Uprating production and ensuring quality
Since 2018, a dedicated project team led the work to accommodate new equipment for the upstream and downstream processes at the site. With the latest technologies and advanced functionality, the upgrades included a lathe, grinding machine, cladding units, welding equipment, controls, and melting and hydriding furnaces.
The new equipment is fitted with modern instrumentation and controls for better quality control of the products, better yields in the manufacturing process, and reliable equipment for improved productivity.
In addition, many specialised fields of industry such as metallurgy, chemistry, machining, and welding, can be found within the TRIGA production facility.
Upgrades to the sole source of TRIGA fuel strengthened safety measures and ensured the supply of TRIGA fuel to meet customers’ long-term demands.
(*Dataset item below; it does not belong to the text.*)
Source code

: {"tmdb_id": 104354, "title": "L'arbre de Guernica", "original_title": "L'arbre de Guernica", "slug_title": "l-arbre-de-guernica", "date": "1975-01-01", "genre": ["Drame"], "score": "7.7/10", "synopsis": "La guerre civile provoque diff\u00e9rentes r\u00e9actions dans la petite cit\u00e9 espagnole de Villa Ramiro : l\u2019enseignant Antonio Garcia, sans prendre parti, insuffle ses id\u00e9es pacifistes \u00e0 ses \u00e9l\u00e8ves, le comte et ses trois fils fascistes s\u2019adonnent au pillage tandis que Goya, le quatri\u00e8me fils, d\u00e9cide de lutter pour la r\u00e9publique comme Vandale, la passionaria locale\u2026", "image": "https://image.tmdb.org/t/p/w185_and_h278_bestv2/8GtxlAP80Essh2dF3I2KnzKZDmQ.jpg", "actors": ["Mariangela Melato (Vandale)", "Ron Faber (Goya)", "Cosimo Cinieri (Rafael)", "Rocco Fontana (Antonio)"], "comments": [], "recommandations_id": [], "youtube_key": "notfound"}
It means the fuel is also available for advancements in fuel designs for small modular reactors and potential advanced reactor opportunities.
With the necessary approvals from the French Nuclear Authority (ASN), TRIGA International resumed manufacturing operations of enriched zirconium-uranium ingots as scheduled.
Rigorous quality assurance and quality control procedures ensure that the TRIGA fuel meets US standards and qualification requirements, such as the ASME Nuclear Quality Assurance (NAQ-1) certification programme.
Currently, there are 36 operational TRIGA reactors supporting research programmes in the US and around the world. These reactors provide access to nuclear technology and educational and experiential training for the next generation of scientists and engineers operating in the field of nuclear energy. These reactors are critical in gaining and maintaining the specialised competencies of the industry’s personnel now and into the future.
With the advancements being made in the nuclear industry, TRIGA nuclear fuel supports these reactors in their continued operations and in the development of the next generation of the vital clean energy workforce.
This article first appeared in Nuclear Engineering International magazine.